Second wish: I wish to have 0 wishes remaining.
First wish puts you down one wish, so ending at 2.
Second wish removes one wish, so at one, then wish happens putting you at 0,
then because this second wish now becomes your last, as you have 0 remaining, the first wish then takes effect and consumes another wish, putting you to - 1 and overflowing.
You’re correct but you have an off by 1 error.
First, the genie grants the wish.
NumWishes=0;
Then, having completed the wish, the genie deducts that wish from the remaining wishes.
NumWishes–;
And to complete the thought,
Lastly, the genie checks if the lampholder is out of wishes
If(NumWishes==0) {…}
(255==0) evaluates to False, so we fall past that check.

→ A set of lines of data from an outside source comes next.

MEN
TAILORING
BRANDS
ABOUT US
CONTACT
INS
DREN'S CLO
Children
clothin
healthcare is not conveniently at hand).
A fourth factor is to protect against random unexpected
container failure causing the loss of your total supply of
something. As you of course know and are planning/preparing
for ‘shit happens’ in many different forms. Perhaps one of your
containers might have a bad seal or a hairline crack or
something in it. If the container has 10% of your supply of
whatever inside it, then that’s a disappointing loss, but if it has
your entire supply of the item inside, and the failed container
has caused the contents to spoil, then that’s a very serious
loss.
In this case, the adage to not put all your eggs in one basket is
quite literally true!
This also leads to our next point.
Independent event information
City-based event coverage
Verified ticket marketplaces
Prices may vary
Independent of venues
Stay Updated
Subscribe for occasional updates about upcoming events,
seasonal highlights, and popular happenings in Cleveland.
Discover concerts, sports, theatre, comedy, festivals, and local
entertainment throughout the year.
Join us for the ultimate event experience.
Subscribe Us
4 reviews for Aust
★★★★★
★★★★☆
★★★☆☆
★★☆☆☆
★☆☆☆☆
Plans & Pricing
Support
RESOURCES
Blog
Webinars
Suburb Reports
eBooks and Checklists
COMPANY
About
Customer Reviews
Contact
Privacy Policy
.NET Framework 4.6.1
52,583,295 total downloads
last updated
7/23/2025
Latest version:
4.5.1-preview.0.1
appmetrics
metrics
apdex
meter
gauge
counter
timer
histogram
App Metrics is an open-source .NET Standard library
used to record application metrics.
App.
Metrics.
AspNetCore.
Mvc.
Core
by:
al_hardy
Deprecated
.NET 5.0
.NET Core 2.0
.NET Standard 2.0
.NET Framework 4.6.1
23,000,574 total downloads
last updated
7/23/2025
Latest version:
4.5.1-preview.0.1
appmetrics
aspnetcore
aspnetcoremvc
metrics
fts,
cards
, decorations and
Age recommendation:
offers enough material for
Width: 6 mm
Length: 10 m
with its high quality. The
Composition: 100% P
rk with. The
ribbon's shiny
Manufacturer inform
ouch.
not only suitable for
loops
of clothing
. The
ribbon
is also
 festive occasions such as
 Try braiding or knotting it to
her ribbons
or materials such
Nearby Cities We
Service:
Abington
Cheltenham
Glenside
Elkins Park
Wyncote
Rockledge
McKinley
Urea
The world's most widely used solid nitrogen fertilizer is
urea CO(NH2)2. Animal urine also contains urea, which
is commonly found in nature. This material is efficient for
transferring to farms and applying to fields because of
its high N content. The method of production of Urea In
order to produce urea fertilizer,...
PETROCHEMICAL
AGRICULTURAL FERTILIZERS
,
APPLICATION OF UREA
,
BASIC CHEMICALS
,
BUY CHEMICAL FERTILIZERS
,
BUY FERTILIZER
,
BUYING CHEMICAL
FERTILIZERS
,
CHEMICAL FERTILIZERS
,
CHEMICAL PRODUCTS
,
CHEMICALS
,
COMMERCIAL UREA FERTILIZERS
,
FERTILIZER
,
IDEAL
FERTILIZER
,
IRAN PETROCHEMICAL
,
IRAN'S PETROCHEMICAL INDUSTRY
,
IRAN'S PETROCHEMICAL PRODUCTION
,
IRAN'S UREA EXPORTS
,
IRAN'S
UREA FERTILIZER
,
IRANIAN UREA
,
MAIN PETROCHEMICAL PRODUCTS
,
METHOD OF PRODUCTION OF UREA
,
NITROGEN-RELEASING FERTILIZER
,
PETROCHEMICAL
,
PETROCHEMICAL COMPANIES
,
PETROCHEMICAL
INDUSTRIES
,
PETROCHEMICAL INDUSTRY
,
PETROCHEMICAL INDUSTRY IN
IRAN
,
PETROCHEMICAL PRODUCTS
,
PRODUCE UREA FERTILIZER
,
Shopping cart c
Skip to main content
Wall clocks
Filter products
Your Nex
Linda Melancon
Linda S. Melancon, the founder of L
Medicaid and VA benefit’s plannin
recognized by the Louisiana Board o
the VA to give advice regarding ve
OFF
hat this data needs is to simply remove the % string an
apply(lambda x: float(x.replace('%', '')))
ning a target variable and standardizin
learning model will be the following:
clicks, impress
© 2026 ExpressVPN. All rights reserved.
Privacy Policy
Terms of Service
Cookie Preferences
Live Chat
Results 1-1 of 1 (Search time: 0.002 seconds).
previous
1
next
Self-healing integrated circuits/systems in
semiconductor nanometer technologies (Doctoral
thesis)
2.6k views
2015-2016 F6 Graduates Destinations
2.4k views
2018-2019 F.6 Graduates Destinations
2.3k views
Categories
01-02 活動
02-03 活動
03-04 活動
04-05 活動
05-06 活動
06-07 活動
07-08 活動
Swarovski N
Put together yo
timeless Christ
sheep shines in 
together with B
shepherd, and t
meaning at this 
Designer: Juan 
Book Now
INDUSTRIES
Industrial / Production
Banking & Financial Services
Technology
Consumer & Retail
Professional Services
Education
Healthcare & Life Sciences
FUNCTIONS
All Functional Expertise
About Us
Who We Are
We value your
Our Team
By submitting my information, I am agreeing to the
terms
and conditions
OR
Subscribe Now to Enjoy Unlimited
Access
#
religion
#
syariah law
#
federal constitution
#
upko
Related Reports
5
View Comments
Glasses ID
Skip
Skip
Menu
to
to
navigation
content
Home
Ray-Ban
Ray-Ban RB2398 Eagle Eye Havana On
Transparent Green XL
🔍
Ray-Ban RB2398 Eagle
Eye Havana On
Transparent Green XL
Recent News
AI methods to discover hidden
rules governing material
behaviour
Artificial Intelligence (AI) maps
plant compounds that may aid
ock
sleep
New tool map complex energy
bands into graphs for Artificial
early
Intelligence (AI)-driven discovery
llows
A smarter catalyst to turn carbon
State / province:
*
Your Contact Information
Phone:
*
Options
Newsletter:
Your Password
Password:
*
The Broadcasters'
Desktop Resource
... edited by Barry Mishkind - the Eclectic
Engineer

Yeah, but what if the counter gets decremented before the wish gets granted, huh?
You have 3 wishes.
First wish: I wish my last wish would count as me consuming two wishes. Second wish: I wish to have 0 wishes remaining.
First wish puts you down one wish, so ending at 2. Second wish removes one wish, so at one, then wish happens putting you at 0,
then because this second wish now becomes your last, as you have 0 remaining, the first wish then takes effect and consumes another wish, putting you to - 1 and overflowing.
Didn’t even get the joke here because this is how I always imagined genie wishes working.
Genie in the OP image would’ve said “OK you now have 0 wishes”.
Since he said 255, my interpretation is a valid solution.
Of course, if we’re talking hypothetical wish gaining prevention methods, I’d just have a check before,
previous_wishes = wishes;
{Do all the wish things. wishes ends up with a 255 because of our shenanigans}
If(wishes>=previous_wishes) wishes = previous_wishes-1;
;If the current number of wishes isnt less than the old number of wishes, set it to the old number and subtract 1
If(wishes==0) {/*TODO: write function to end wish giving sequence*/}